--- Records for the exercise Enclosed Below ---

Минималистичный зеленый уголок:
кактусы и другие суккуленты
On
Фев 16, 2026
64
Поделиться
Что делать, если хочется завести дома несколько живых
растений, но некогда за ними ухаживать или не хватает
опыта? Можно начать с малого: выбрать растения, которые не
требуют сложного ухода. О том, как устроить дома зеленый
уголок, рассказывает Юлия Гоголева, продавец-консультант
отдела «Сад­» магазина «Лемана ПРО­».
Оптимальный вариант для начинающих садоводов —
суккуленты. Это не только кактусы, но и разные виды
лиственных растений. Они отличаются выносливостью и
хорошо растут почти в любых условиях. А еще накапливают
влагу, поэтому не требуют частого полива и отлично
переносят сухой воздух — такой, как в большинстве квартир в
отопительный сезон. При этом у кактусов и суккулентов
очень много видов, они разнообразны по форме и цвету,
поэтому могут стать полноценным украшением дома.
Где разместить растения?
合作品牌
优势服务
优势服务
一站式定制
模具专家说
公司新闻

--- End of Enclosed Records for the exercise ---
--- Records for the exercise Enclosed Below ---

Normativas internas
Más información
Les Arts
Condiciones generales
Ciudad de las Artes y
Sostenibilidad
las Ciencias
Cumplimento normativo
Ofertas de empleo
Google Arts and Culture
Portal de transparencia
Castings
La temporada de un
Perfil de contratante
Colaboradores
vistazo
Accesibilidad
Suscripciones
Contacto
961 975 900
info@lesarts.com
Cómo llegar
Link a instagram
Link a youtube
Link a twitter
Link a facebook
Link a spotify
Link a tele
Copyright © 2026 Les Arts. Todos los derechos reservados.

--- End of Enclosed Records for the exercise ---

▶ **Job item**
Every line in the records above that has "растения" counts once. Give the total and nothing else.

▶ **Answer**
2